Polyamory: The everyday realities of being in love with two people at once
I was 35 when I met my wife. Madelina was dazzling and charming and utterly refreshing, not to mention 11 years my junior – a cute and sexy pastime, I imagined.
Except that when I met her, I had a girlfriend. Ruth and I had been together only two months or so. She initially asked me if I was interested in a polyamorous relationship, as she had previously been in a triad, but I politely declined – I was monogamous, always had been.

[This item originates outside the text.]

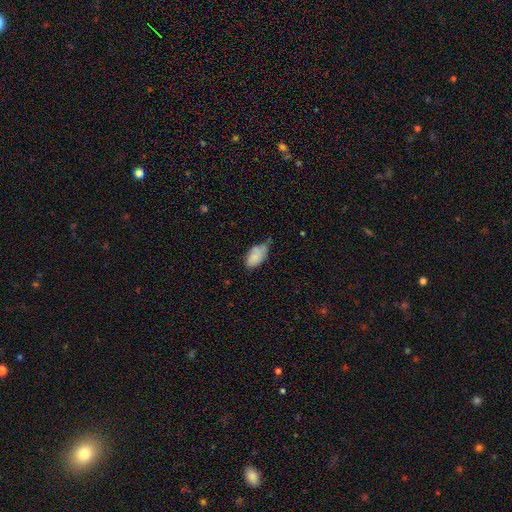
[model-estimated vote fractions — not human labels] This is clearly a smooth galaxy (81%). How rounded: clearly in between (94%). Merging: possibly minor disturbance (47%).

However, I soon realised I wanted to play the field a bit, something I’d never done before. So when I met Madelina, and then met sexy, single Rebekah in the same week, I was suddenly struck with a conundrum. When I tried to end it with Ruth, she insisted I try polyamory first – why not have all three of us, if everyone was open to that?
To my amazement, they all were. And so began my life as a polyamorist. I quickly fell in love with being in love with so many people at the same time – it was incredible, and the more I loved, the more love I had to give. I never got confused, never called someone the wrong name and never felt compromised in my feelings for any of my lovers – the usual questions thrown at me. My son was 10 at the time, and knew nothing of my journeys or my lovers – he would only ever meet a lover if we were in a serious committed relationship; so far this had happened only once before.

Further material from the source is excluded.